EXERCISE OBJECTIVE: Rewrite the part of the Playing Favorites article starting at "Playing Favorites is" and ending at "recordings were done.", with "singer-songwriter" changed to "recording artist".

Studio album by Michael Martin Murphey
- Released: August 21, 2001
- Studio: Omni Sound, Nashville, Tennessee
- Genre: Country, cowboy music
- Length: 48:10
- Label: Real West Production
- Producer: Joey Miskulin

Michael Martin Murphey chronology
| Acoustic Christmas Carols (1999) | Playing Favorites (2001) | Cowboy Classics: Playing Favorites II (2002) |

= Playing Favorites (Michael Martin Murphey album) =

Playing Favorites is the twenty-third album by American singer-songwriter Michael Martin Murphey. Released August 21, 2001, the album features completely new recordings of eleven of the artist's country, cowboy, and popular crossover classics, as well as one new song. In his liner notes, Murphey writes that "songs are like children; they grow, evolve, change with time." The concept behind Playing Favorites was to document the growth and evolution of his best-loved tunes, using many new musicians and modern recording techniques not available when the original recordings were done.

DATA EXTRACT:
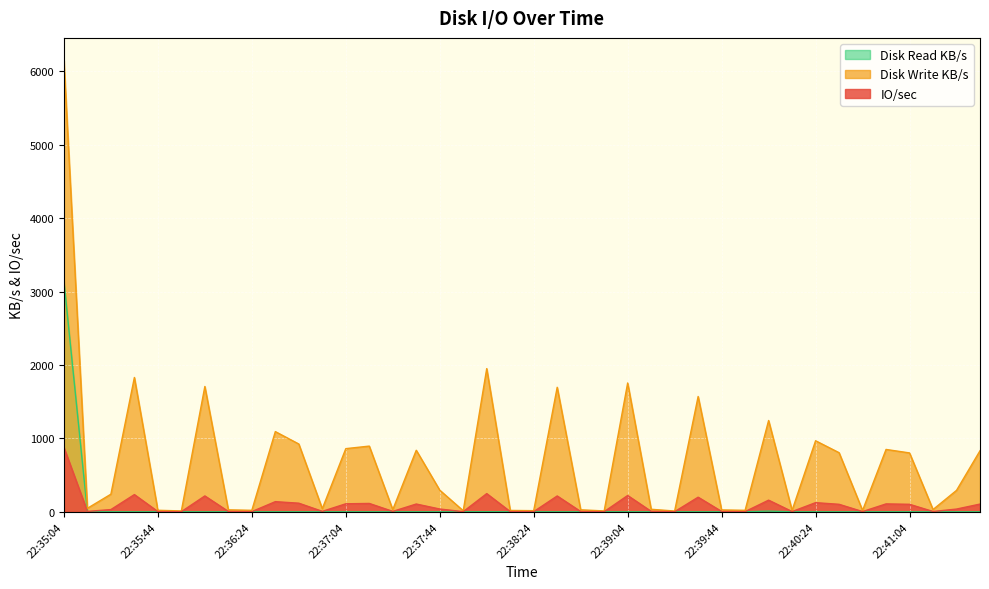

Rank the series by their maximum value, from highest to lowest.

Disk Write KB/s, Disk Read KB/s, IO/sec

OUTPUT OF THE TASK:
Playing Favorites is the twenty-third album by American recording artist Michael Martin Murphey. Released August 21, 2001, the album features completely new recordings of eleven of the artist's country, cowboy, and popular crossover classics, as well as one new song. In his liner notes, Murphey writes that "songs are like children; they grow, evolve, change with time." The concept behind Playing Favorites was to document the growth and evolution of his best-loved tunes, using many new musicians and modern recording techniques not available when the original recordings were done.